In January, Limit Break released the first edition of its Creator Tokens – a further developed version of EIP-4910’s on-chain royalty solution. The reasons were two-fold. First, to shift the power from NFT exchanges towards creators and collectors. And second, to create royalty standards that offer solutions suiting the complexities of crypto game economies.
The current EIP-2981 standard is a royalty payment signal that must be implemented through good faith and cooperation. Royalty payments are voluntary because the royalty fees are stored on-chain but enforcing payment is not.
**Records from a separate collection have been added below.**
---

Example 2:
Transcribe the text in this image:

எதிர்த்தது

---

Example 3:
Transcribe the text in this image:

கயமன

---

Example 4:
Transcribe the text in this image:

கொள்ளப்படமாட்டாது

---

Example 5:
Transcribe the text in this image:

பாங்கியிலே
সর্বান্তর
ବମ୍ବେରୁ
With Limit Break’s Creator Token contracts, NFT collections can opt into programmable royalties and a Minimum Floor Operator contract by staking. However, they also require creators to align incentives with their communities correctly to encourage staking. A hypothetical use case is by sharing Collector-Level royalties. The owner will receive future royalties if an NFT is staked for longer than the minimum eligibility period. After the owner has sold their NFT, they can receive a share of sale royalties based on the staked duration, making it a time-based, productive asset.
This week, Limit Break has formalized the Creator Token standard into the ERC721-C standard. Creators now have flexibility in how royalties from their collection can be shared between creators, communities, partners, and affiliates. A TLDR has been summarized below.
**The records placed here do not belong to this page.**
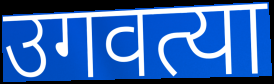
उगवत्या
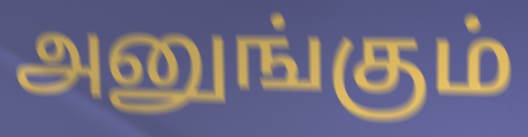
அனுங்கும்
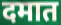
दमात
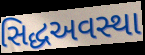
સિદ્ધઅવસ્થા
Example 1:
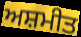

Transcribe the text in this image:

ਅਸ਼ਮੀਤ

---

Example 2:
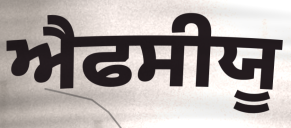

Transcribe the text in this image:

ਐਫਸੀਯੂ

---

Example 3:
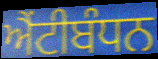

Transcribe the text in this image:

ਐਂਟੀਬੰਧਨ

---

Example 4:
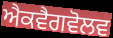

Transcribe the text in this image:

ਐਕਵੈਗਵੋਲਵ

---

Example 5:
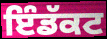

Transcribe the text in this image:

ਇੰਡੱਕਟ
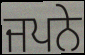
ਜਪਨੇ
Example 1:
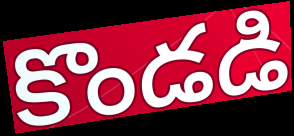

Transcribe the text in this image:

కొండడి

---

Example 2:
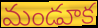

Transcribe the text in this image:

మండూక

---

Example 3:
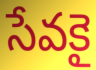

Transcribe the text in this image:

సేవకై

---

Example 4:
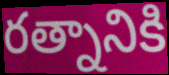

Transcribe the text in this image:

రత్నానికి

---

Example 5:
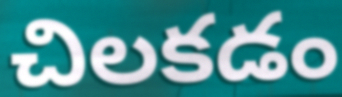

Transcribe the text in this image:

చిలకడం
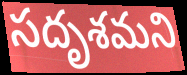
సదృశమని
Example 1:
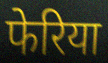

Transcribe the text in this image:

फेरिया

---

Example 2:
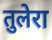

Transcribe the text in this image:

तुलेरा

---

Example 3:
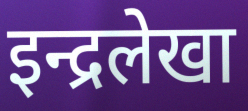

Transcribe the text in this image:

इन्द्रलेखा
Basic Royalties: The most basic form of programmable royalties, where the contract owner can set the default collection and/or per-token royalty settings.
Minter-Only Royalties: Grants 100% of royalties to the minter of each individual token.
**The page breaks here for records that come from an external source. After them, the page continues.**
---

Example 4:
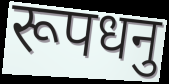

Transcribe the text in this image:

रूपधनु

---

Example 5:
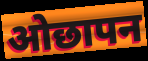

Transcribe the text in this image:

ओछापन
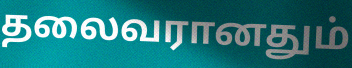
தலைவரானதும்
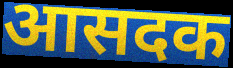
आसदक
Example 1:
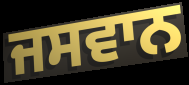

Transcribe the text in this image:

ਜਸਵਾਨ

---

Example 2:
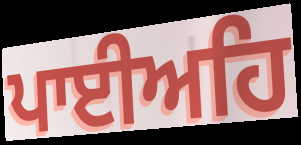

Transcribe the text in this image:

ਪਾਈਅਹਿ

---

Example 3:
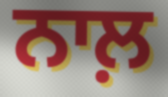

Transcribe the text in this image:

ਨਾਲ਼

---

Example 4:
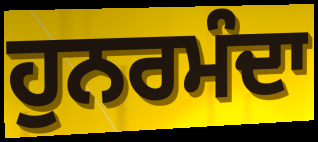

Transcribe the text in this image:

ਹੁਨਰਮੰਦਾ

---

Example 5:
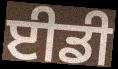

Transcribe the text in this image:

ਈਡੀ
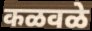
कळवळे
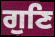
ਗੁਣਿ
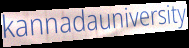
kannadauniversity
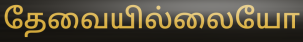
தேவையில்லையோ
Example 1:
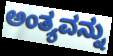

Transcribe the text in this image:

ಅಂತ್ಯವನ್ನು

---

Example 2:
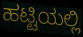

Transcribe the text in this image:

ಹಟ್ಟಿಯಲ್ಲಿ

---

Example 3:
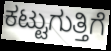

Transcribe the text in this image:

ಕಟ್ಟುಗುತ್ತಿಗೆ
Shared Royalties: Uses Payment splitters to share royalties between the creator and token minters.
Transferrable Royalties: Uses a secondary NFT to represent ownership of royalties. The minter receives the NFT royalty rights to start, but the rights can be transferred to another wallet.
Implementing royalties on-chain makes NFTs a more equitable environment for all parties involved. With creators now possessing unrivaled power through whitelisting exchanges and individuals, they must correctly align incentives to balance the community’s harmony, the longevity of the project, and the stakeholders’ share in the revenue. Only time will tell whether creators can utilize new tools to revive interest and activity in NFTs.